## [HOW TO COMPLETE THIS TASK]
Look down the entries below and report how many lines hold the string "Project"; write nothing else.

## [INFORMATION PROVIDED]
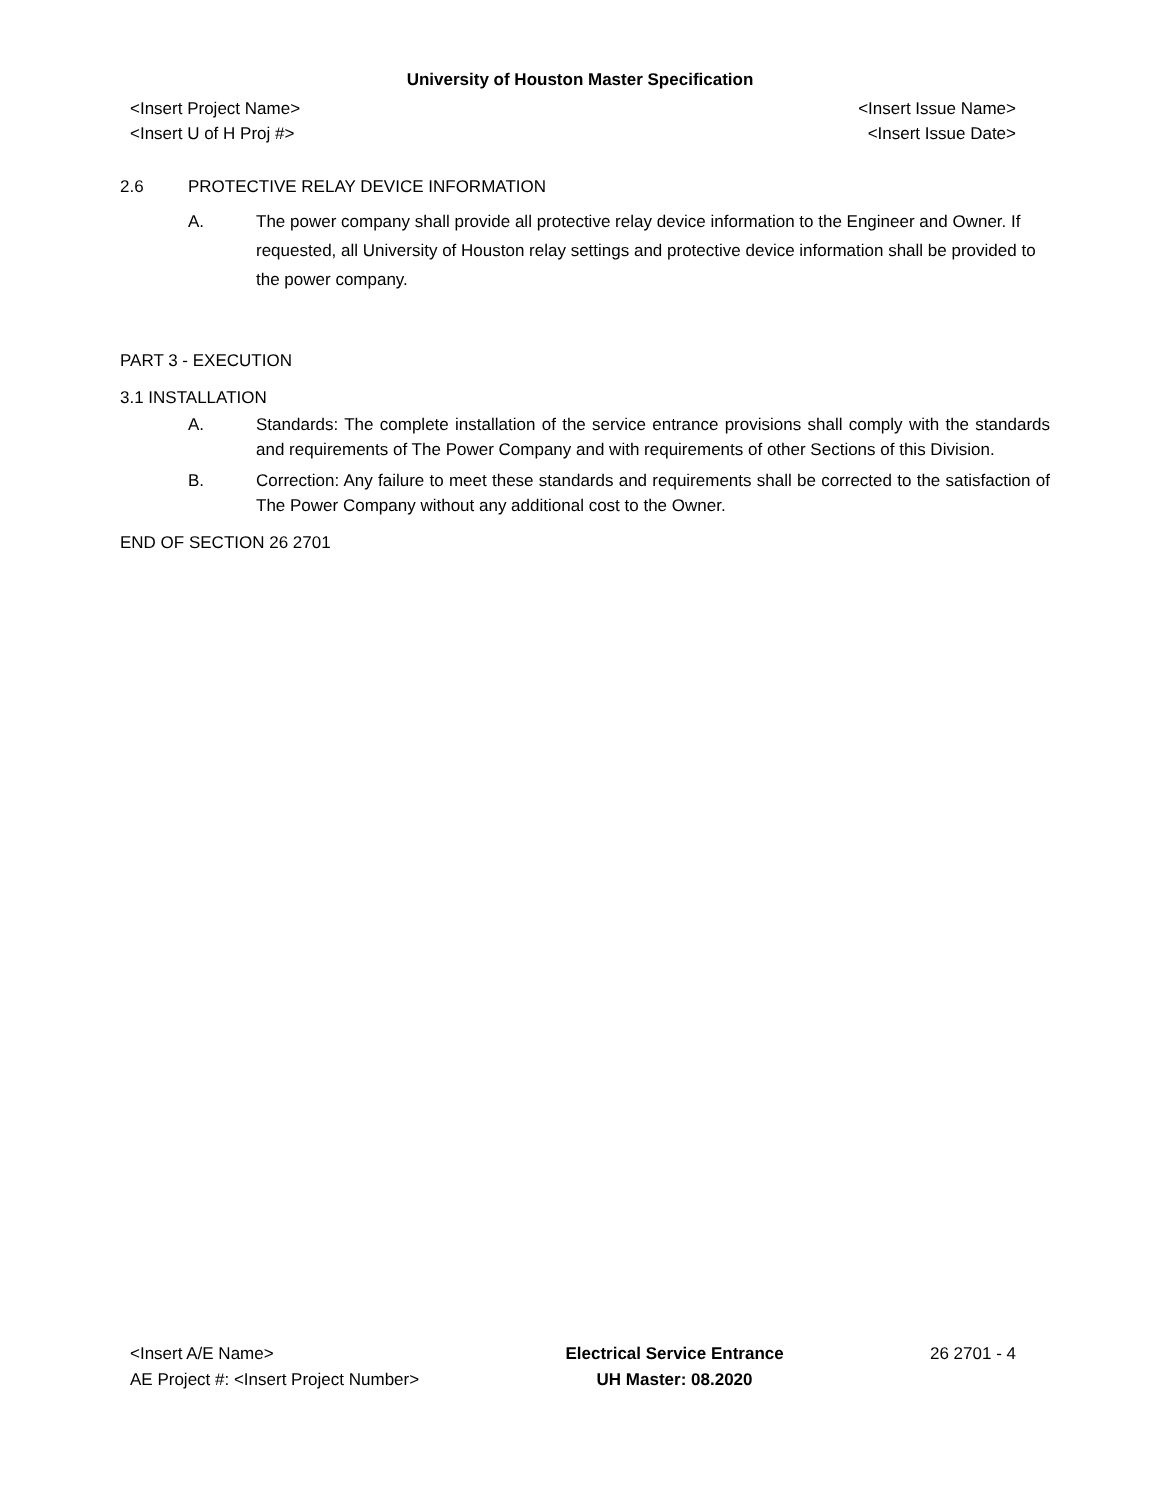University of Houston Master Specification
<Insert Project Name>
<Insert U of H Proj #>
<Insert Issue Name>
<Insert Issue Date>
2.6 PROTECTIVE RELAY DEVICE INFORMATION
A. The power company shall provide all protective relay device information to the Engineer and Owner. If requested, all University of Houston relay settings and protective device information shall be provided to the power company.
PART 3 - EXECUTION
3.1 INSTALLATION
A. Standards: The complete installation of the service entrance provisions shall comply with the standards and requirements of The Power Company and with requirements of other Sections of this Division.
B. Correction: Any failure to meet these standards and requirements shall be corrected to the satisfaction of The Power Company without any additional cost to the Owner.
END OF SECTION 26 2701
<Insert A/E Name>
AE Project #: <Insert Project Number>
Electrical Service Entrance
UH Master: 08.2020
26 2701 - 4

## [FINISHED TASK]
2